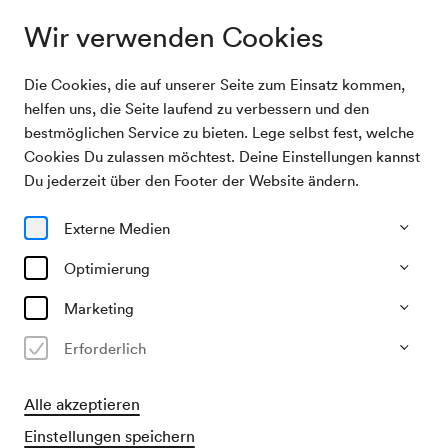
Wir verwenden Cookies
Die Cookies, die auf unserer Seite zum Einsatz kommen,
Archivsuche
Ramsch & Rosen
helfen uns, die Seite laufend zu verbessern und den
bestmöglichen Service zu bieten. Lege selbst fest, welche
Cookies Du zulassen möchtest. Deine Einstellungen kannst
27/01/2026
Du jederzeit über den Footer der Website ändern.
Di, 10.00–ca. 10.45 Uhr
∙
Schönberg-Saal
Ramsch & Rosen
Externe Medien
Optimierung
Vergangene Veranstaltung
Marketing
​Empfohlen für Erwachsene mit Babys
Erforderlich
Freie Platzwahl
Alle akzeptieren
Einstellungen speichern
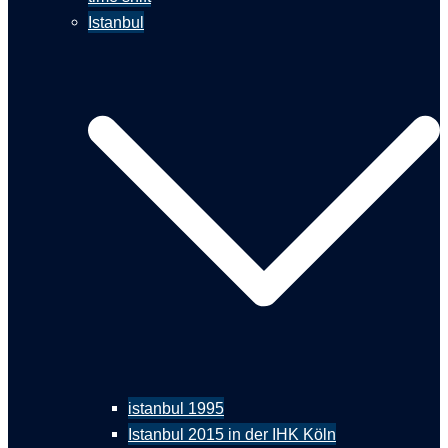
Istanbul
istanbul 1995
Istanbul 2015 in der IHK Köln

+ + + + + + +

__Action item__.
Copy out all the records exactly, excluding pictures.

__Answer to the problem__.
Wir verwenden Cookies
Die Cookies, die auf unserer Seite zum Einsatz kommen,
Archivsuche
Ramsch & Rosen
helfen uns, die Seite laufend zu verbessern und den
bestmöglichen Service zu bieten. Lege selbst fest, welche
Cookies Du zulassen möchtest. Deine Einstellungen kannst
27/01/2026
Du jederzeit über den Footer der Website ändern.
Di, 10.00–ca. 10.45 Uhr
∙
Schönberg-Saal
Ramsch & Rosen
Externe Medien
Optimierung
Vergangene Veranstaltung
Marketing
​Empfohlen für Erwachsene mit Babys
Erforderlich
Freie Platzwahl
Alle akzeptieren
Einstellungen speichern
Istanbul
istanbul 1995
Istanbul 2015 in der IHK Köln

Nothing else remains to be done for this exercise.